Who is Going to Make the Clouds Play Nice Together?

photo courtesy of chascar

photo courtesy of chascar

I had lunch (at the fabulous Sanchos btw – love the fish tacos and tried a Mexican coke – they really do taste better) with my good friend and ex-boss, Henry Olson.  He has an uncanny ability to think one step ahead.

After our usual ruminations about what went wrong at Edge, and whether we would have the smarts to detect it next time (and, more importantly, the courage to act), Henry made the observation that companies need to shift from product-directed thinking to  market- directed thinking.  You can’t force the product on the customer – the customer defines the product and what they need from it.

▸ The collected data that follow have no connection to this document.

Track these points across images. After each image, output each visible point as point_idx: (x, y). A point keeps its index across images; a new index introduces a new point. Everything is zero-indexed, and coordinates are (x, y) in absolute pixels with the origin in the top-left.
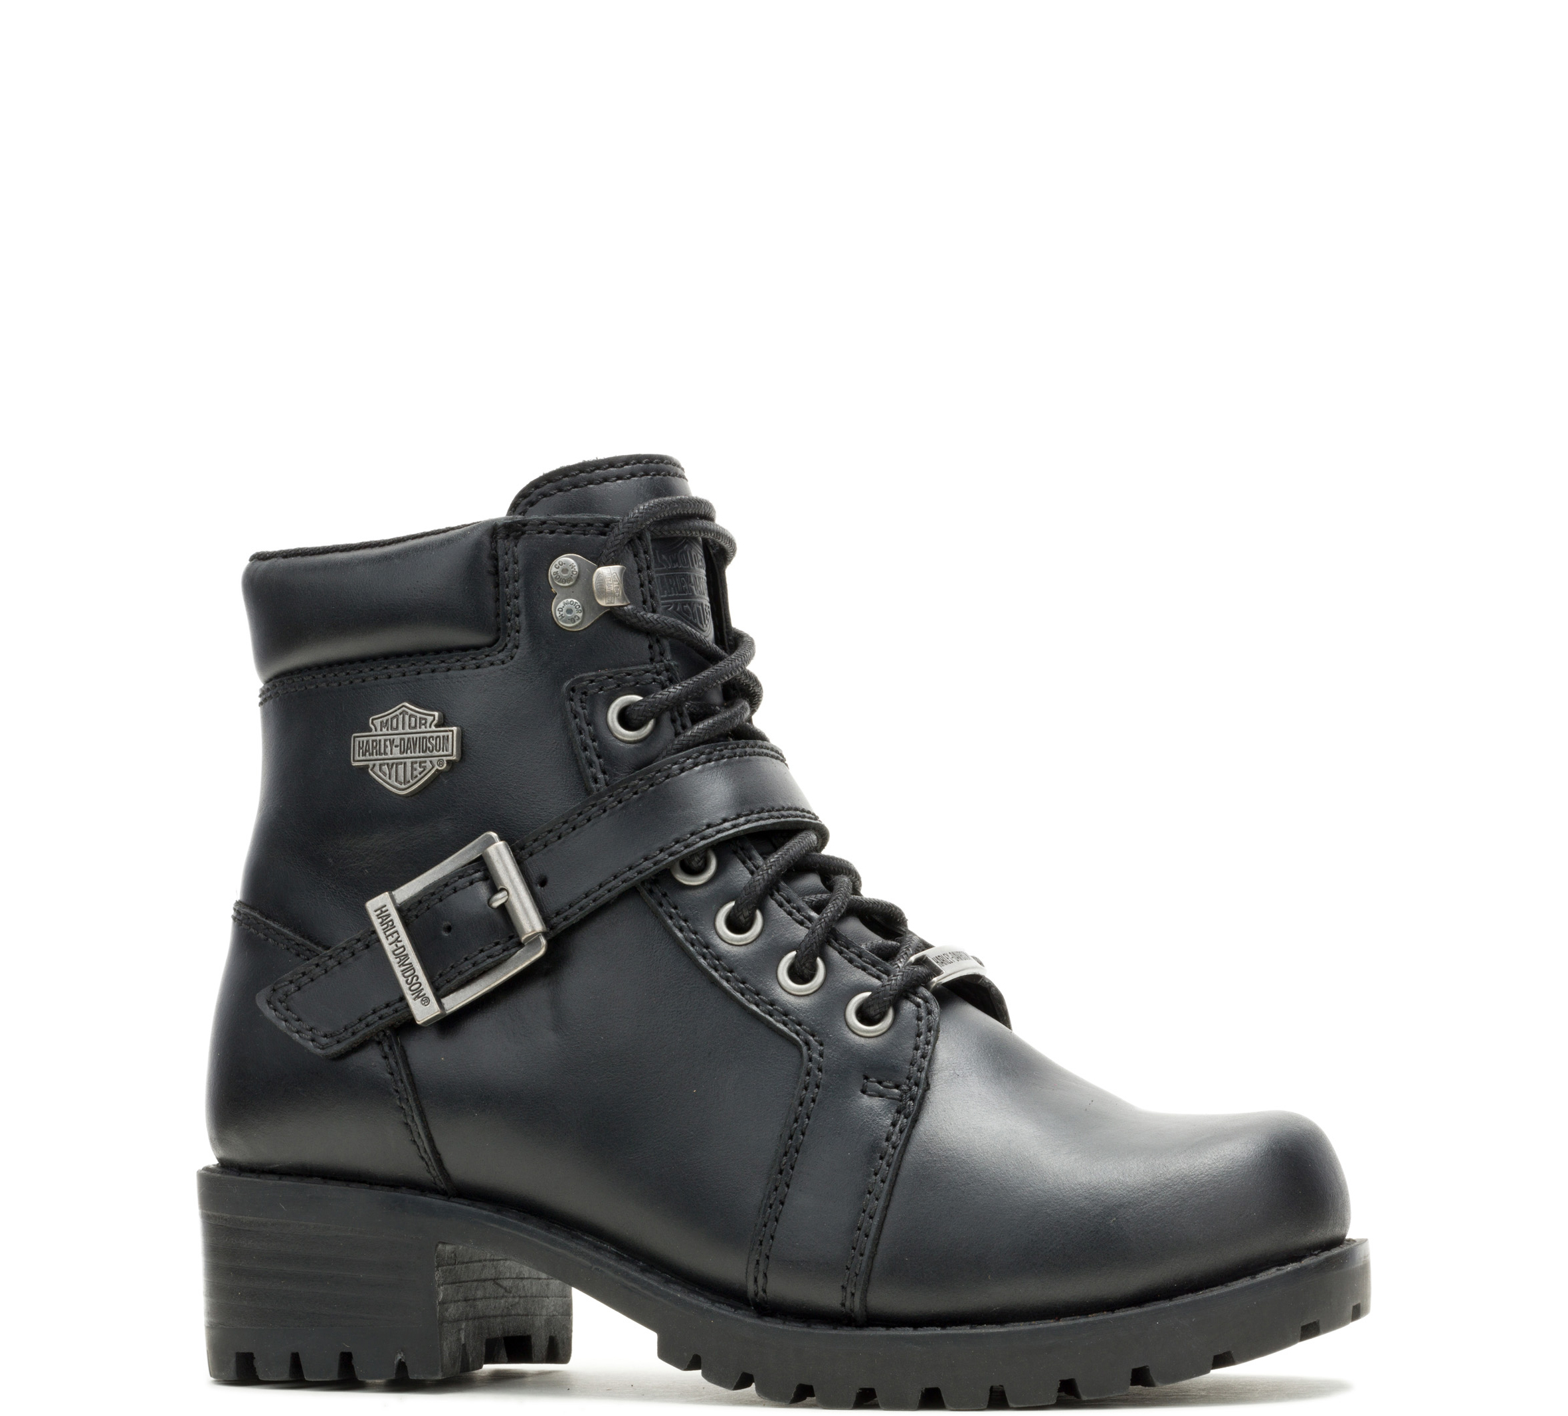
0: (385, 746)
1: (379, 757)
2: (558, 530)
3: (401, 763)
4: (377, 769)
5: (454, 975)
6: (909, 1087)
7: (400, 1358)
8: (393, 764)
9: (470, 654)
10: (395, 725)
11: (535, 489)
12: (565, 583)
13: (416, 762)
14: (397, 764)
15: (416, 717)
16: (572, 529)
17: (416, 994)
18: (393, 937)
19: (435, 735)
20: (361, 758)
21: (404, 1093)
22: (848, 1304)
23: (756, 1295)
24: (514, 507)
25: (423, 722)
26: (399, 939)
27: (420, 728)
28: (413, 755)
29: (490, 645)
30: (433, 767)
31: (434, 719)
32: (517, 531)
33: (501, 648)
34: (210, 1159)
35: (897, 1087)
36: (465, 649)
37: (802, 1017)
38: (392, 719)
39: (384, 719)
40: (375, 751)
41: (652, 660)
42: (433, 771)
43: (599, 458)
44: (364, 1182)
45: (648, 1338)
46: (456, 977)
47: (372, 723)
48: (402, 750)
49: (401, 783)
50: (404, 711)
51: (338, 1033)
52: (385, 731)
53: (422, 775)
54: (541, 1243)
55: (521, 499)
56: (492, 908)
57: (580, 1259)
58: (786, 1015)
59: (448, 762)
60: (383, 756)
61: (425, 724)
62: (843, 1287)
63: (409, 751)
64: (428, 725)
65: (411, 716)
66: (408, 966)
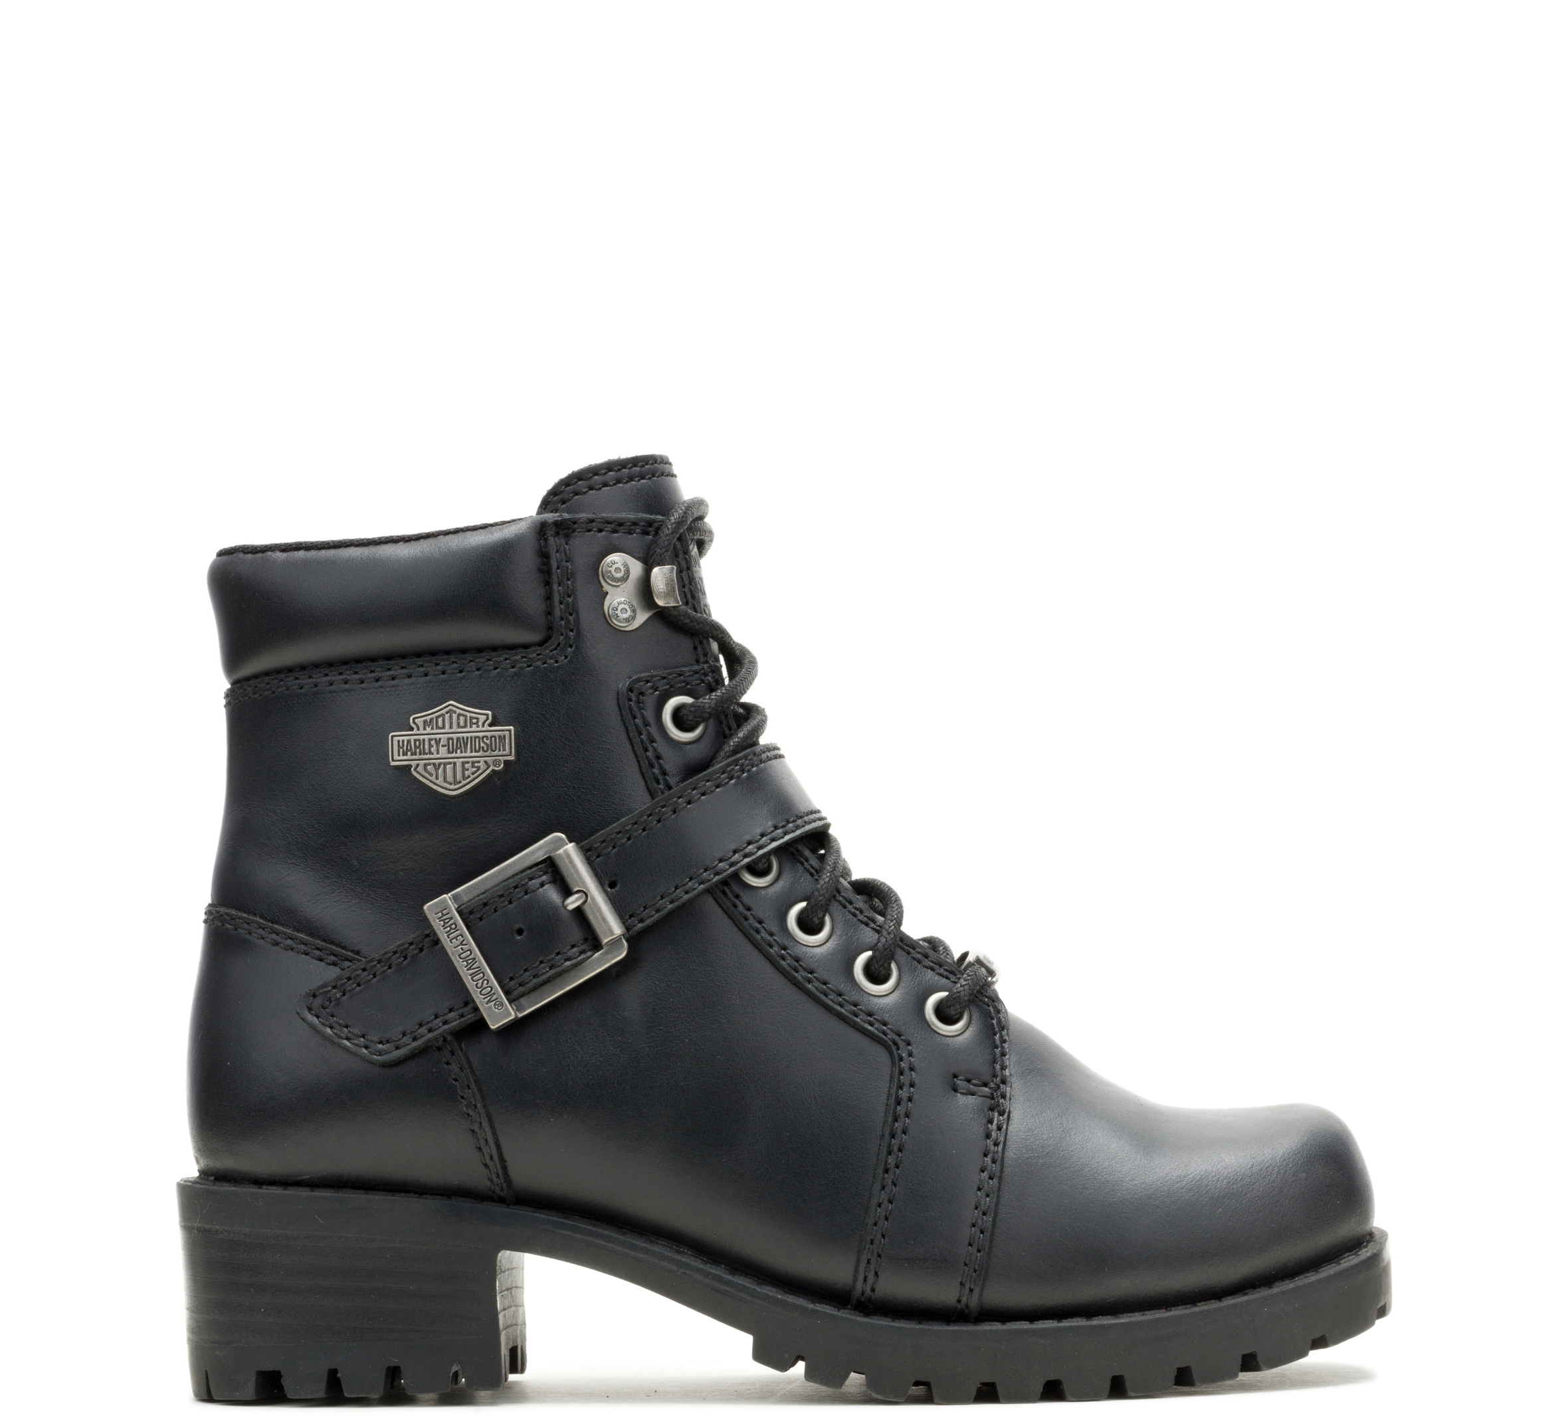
0: (431, 746)
1: (422, 757)
2: (607, 529)
3: (450, 763)
4: (420, 769)
5: (530, 979)
6: (997, 1085)
7: (456, 1369)
8: (440, 764)
9: (520, 653)
10: (440, 724)
11: (566, 487)
12: (618, 582)
13: (468, 762)
14: (445, 764)
15: (465, 716)
16: (618, 528)
17: (489, 998)
18: (457, 940)
19: (489, 734)
20: (402, 757)
21: (472, 1099)
22: (964, 1300)
23: (863, 1293)
24: (546, 505)
25: (474, 721)
26: (464, 943)
27: (471, 727)
28: (463, 755)
29: (541, 644)
30: (489, 767)
31: (487, 719)
32: (568, 529)
33: (553, 647)
34: (192, 1171)
35: (985, 1085)
36: (511, 647)
37: (886, 1018)
38: (437, 718)
39: (428, 718)
40: (418, 750)
41: (697, 661)
42: (488, 771)
43: (622, 458)
44: (409, 1192)
45: (744, 1341)
46: (531, 980)
47: (414, 722)
48: (451, 750)
49: (451, 784)
50: (450, 710)
51: (396, 1039)
52: (429, 730)
53: (476, 775)
54: (618, 1248)
55: (551, 497)
56: (568, 910)
57: (665, 1264)
58: (870, 1015)
59: (505, 762)
60: (428, 756)
61: (477, 723)
62: (961, 1283)
63: (459, 751)
64: (480, 724)
65: (459, 715)
66: (477, 970)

We covered this in You Don’t Know What Customers Want – make sure the market is driving requirements, not your perceptions of what the market wants.

Not content with cracking this nut, and as we are both headed for Enterprise 2.0, Henry quizzed me on what’s next for the enterprise.  He had observed last year that the SaaS revolution was in some ways a lot of same excrement with a different delivery method (i.e. paving the cowpath) and the gaps every one seems to be missing are between these disparate cloud apps.  Will anyone see that this year?  How do you solve user provisioning, application integration, and reporting and analytics with different data structures, and customer and product masters.  At this rate, there will be a new wave of consultants earning their fortunes wiring all these disparate cloud apps together – SaaS middleware anyone?

I’ve already observed that  enterprise software feels dead.  The new wave of cheaper, better, faster SaaS solutions are chipping away at traditional enterprise software with point solutions.   If we can stereotype who is doing this it’s unlikely to be the young bucks coming out of Stanford et. al. are going to fully grasp the challenges of enterprise computing, or otherwise be attracted to the relatively dismal world of B2B software.  Far more likely is B2B point solutions will be offered by grizzled corporate refugees, who are more interested in building a tidy nest egg than changing the world (as we are led to believe the starry-eyed younger entrepreneurs are wont to do).  This will most likely mean vertically- focused point solutions based on their experience.  In other words, our seasoned vets are unlikely to take on the tougher, larger problem of getting all of these cloud apps to play nicely together.

Henry wondered if NetSuite is the answer (I don’t know – can anyone comment?) It would seem that we need a bunch of open APIs and standards to make these different cloud applications work together.

Perhaps consumer apps not just raising the bar but pointing the way to new enterprise models? Facebook Connect has been a brilliant success for outsourced authentication – but it has the tiny advantage of being used by everyone (well ~300 million anyway). As more people work for themselves and have greater autonomy they will make the purchasing decisions for themselves –  laptops, productivity software, etc.  This market neatly sidesteps the traditional software problems of long sales cycles and difficulty communicating with the user community. This won’t replace SAP, but it might be the right path for collaboration and other productivity apps.

What are your thoughts for Enterprise 2.0?  How will the incumbents change and what new players will emerge?